-- Start Reading text --
We file annual, quarterly and special reports, proxy statements and other information with the SEC. You may read and copy any document that we file at the Public Reference Room of the SEC at 100 F Street, N.E., Room 1580, Washington, D.C. 20549. You may obtain information on the operation of the Public Reference Room by calling the SEC at 1-800-SEC-0330. In addition, the SEC maintains an Internet site at http://www.sec.gov, from which interested persons can electronically access this registration statement including the exhibits and schedules thereto.

 

The SEC allows us to “incorporate by reference” the information we file with them, which means that we can disclose important information to you by referring you to those documents. The information incorporated by reference is an important part of this prospectus, and information that we file later with the SEC will automatically update and supersede this information. We incorporate by reference the documents listed below, all filings pursuant to Section 13(a), 13(c), 14 or 15(d) of the Securities Exchange Act of 1934, as amended (the “Exchange Act”), after the date of the initial registration statement and prior to the effectiveness of the registration statement, and all documents subsequently filed with the SEC pursuant to Section 13(a), 13(c), 14 or 15(d) of the Exchange Act prior to the termination of the offering under this prospectus:

 

    our Annual Report filed on Form 10-K for the year ended December 31, 2004, filed on March 10, 2005 (except for Item 8 which has been revised in the Current Report on Form 8-K filed on October 17, 2005);

 

    our Quarterly Reports filed on Form 10-Q for the quarter ended March 31, 2005, filed on May 6, 2005 and for the quarter ended June 30, 2005, filed on August 5, 2005; and

 

    our Current Reports on Form 8-K and/or Form 8-K/A filed on January 6, 2005, February 18, 2005, March 16, 2005, April 18, 2005, May 31, 2005, July 28, 2005, August 5, 2005, August 11, 2005, September 6, 2005, September 15, 2005, October 3, 2005, October 7, 2005, October 11, 2005 and October 17, 2005.

 

You may request a copy of these filings at no cost from our website at http://www.etrade.com or by writing or telephoning us at the following address:

 

Investor Relations

E*TRADE Financial Corporation

135 East 57th Street

New York, New York 10022

(888) 772-3477

 

The information on our website is not a part of, or incorporated by reference in, this prospectus and should not be relied upon in determining whether to make an investment in the notes.
-- End Reading text --
→ Exercise instructions:
1. Condense the paragraph of the prospectus excerpt that begins "We file annual, quarterly and special reports" into a bulleted list that keeps its main facts.
2. Reproduce the passage of the prospectus excerpt between "our Annual Report" and "October 17, 2005.", inclusive.
The entries that follow have nothing to do with the prospectus excerpt.
-- Start Data rows --
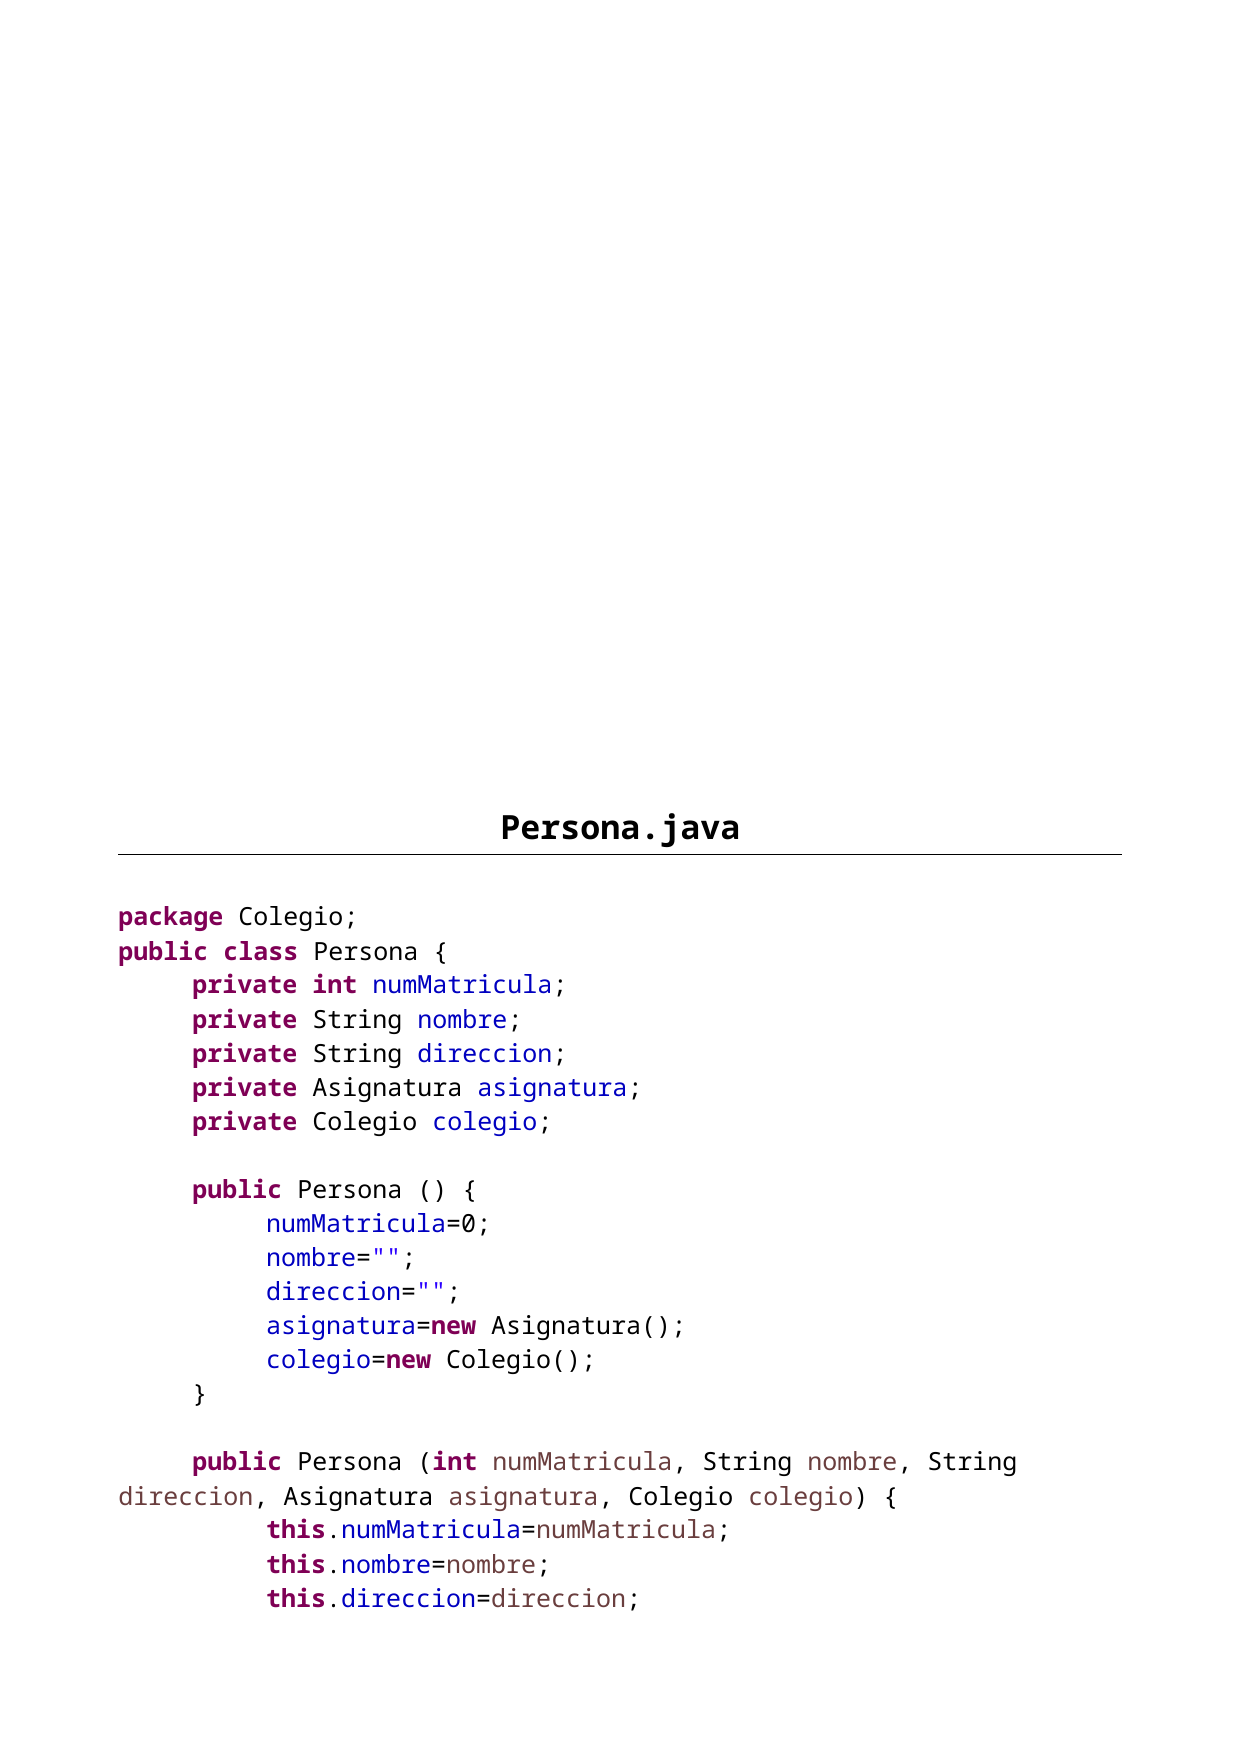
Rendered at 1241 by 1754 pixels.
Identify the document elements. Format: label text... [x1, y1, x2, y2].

text Persona.java [118, 799, 1122, 854]
text private Colegio colegio; [118, 1103, 1122, 1137]
text this.numMatricula=numMatricula; [118, 1512, 1122, 1546]
text colegio=new Colegio(); [118, 1342, 1122, 1376]
text package Colegio; [118, 899, 1122, 933]
text this.nombre=nombre; [118, 1546, 1122, 1580]
text this.direccion=direccion; [118, 1580, 1122, 1614]
text private String nombre; [118, 1001, 1122, 1035]
text asignatura=new Asignatura(); [118, 1308, 1122, 1342]
text direccion=""; [118, 1274, 1122, 1308]
text public Persona (int numMatricula, String nombre, String direccion, Asignatura asignatura, Colegio colegio) { [118, 1444, 1122, 1512]
text private Asignatura asignatura; [118, 1069, 1122, 1103]
text nombre=""; [118, 1240, 1122, 1274]
text numMatricula=0; [118, 1206, 1122, 1240]
text private String direccion; [118, 1035, 1122, 1069]
text private int numMatricula; [118, 967, 1122, 1001]
text public Persona () { [118, 1172, 1122, 1206]
text } [118, 1376, 1122, 1410]
text public class Persona { [118, 933, 1122, 967]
-- End Data rows --
→ Solutions per task:
1.
- The company files annual, quarterly and special reports, proxy statements and other information with the SEC.
- Any of these filings can be read and copied at the SEC's Public Reference Room, 100 F Street, N.E., Room 1580, Washington, D.C. 20549.
- Information on how the Public Reference Room operates is available by calling the SEC at 1-800-SEC-0330.
- The SEC's website, http://www.sec.gov, gives electronic access to this registration statement, including its exhibits and schedules.

2.
our Annual Report filed on Form 10-K for the year ended December 31, 2004, filed on March 10, 2005 (except for Item 8 which has been revised in the Current Report on Form 8-K filed on October 17, 2005);

 

    our Quarterly Reports filed on Form 10-Q for the quarter ended March 31, 2005, filed on May 6, 2005 and for the quarter ended June 30, 2005, filed on August 5, 2005; and

 

    our Current Reports on Form 8-K and/or Form 8-K/A filed on January 6, 2005, February 18, 2005, March 16, 2005, April 18, 2005, May 31, 2005, July 28, 2005, August 5, 2005, August 11, 2005, September 6, 2005, September 15, 2005, October 3, 2005, October 7, 2005, October 11, 2005 and October 17, 2005.